Data shown:
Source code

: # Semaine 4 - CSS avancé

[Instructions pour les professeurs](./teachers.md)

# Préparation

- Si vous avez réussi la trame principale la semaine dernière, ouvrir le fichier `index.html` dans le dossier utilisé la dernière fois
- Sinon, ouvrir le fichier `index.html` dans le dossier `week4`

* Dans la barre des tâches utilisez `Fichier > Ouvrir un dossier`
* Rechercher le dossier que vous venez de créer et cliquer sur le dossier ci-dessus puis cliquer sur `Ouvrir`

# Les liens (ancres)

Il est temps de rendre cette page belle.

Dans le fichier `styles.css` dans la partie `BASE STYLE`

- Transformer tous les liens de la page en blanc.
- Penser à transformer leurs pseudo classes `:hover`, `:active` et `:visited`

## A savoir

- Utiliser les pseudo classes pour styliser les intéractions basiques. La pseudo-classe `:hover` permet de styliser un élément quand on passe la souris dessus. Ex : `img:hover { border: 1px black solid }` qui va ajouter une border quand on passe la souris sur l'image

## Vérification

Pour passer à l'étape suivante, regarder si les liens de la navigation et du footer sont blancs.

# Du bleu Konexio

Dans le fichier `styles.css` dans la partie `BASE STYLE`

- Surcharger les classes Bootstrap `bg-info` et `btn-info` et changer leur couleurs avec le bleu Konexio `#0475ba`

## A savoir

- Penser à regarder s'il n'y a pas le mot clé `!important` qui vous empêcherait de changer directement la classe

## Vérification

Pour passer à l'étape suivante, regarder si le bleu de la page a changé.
* * *
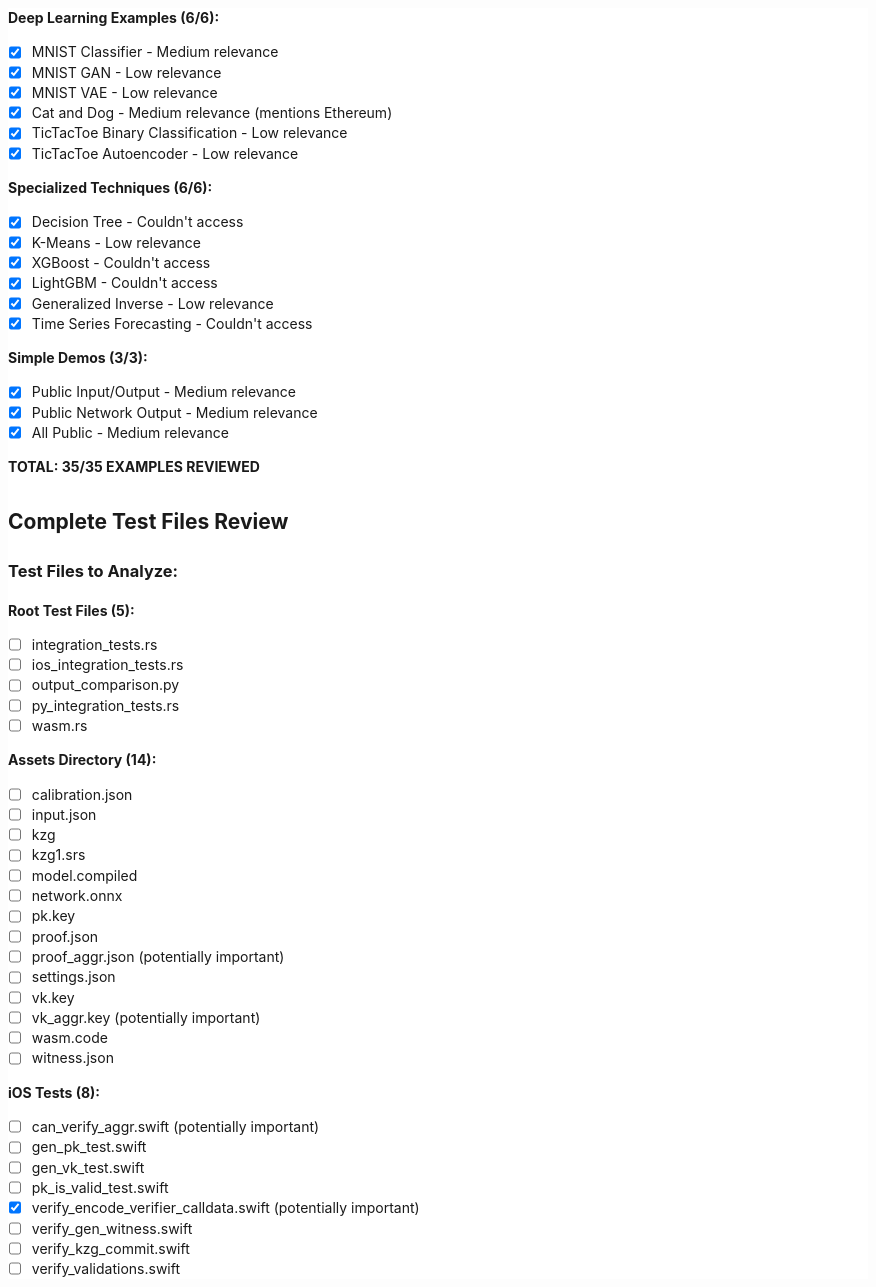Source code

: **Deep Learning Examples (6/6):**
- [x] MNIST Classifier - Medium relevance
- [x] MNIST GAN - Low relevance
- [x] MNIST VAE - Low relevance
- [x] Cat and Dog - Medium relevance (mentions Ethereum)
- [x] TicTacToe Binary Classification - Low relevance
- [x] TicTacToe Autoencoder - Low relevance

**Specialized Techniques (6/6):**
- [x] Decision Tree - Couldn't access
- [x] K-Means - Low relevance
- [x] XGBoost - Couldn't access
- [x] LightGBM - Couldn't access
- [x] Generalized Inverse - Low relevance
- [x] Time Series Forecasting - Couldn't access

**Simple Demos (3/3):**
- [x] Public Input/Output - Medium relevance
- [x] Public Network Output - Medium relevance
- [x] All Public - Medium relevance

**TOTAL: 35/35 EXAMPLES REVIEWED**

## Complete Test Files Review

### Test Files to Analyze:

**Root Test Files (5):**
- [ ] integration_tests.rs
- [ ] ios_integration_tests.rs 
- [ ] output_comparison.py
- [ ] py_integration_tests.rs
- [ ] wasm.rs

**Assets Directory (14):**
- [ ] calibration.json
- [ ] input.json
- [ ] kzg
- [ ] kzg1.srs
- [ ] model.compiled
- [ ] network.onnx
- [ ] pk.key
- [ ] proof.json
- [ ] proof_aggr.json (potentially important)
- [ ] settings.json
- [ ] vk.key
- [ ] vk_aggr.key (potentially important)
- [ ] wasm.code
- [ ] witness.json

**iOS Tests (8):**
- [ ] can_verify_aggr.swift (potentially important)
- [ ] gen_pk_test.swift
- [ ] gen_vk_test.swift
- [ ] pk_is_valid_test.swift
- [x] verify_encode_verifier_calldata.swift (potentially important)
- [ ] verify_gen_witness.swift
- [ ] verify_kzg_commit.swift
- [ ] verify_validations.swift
==
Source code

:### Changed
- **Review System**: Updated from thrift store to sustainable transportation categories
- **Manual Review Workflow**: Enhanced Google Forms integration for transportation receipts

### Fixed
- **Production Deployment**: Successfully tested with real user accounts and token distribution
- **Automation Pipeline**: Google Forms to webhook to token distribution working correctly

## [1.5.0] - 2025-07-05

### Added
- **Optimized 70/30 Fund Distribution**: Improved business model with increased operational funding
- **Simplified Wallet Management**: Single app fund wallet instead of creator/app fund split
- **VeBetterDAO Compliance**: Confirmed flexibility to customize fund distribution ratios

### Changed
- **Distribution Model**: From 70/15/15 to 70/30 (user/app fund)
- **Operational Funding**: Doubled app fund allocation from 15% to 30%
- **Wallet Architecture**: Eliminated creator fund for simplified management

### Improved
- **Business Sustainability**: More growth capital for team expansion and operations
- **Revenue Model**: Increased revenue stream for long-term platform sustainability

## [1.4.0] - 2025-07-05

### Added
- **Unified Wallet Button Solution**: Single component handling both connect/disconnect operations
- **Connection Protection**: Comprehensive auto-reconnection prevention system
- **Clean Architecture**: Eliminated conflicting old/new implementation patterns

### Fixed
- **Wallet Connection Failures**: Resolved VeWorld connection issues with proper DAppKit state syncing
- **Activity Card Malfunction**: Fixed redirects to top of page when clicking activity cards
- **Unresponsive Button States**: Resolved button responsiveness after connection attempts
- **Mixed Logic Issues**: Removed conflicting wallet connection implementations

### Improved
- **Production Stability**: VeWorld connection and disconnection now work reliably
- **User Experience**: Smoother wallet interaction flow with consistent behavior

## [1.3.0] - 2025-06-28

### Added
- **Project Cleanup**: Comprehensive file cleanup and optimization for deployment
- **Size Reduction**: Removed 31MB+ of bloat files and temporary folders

Activity: What is needed is an exact copy of the lines above, from the one containing "- [ ] vk.key" through the one containing "- [ ] verify_validations.swift", with nothing added.

Response to the exercise:
- [ ] vk.key
- [ ] vk_aggr.key (potentially important)
- [ ] wasm.code
- [ ] witness.json

**iOS Tests (8):**
- [ ] can_verify_aggr.swift (potentially important)
- [ ] gen_pk_test.swift
- [ ] gen_vk_test.swift
- [ ] pk_is_valid_test.swift
- [x] verify_encode_verifier_calldata.swift (potentially important)
- [ ] verify_gen_witness.swift
- [ ] verify_kzg_commit.swift
- [ ] verify_validations.swift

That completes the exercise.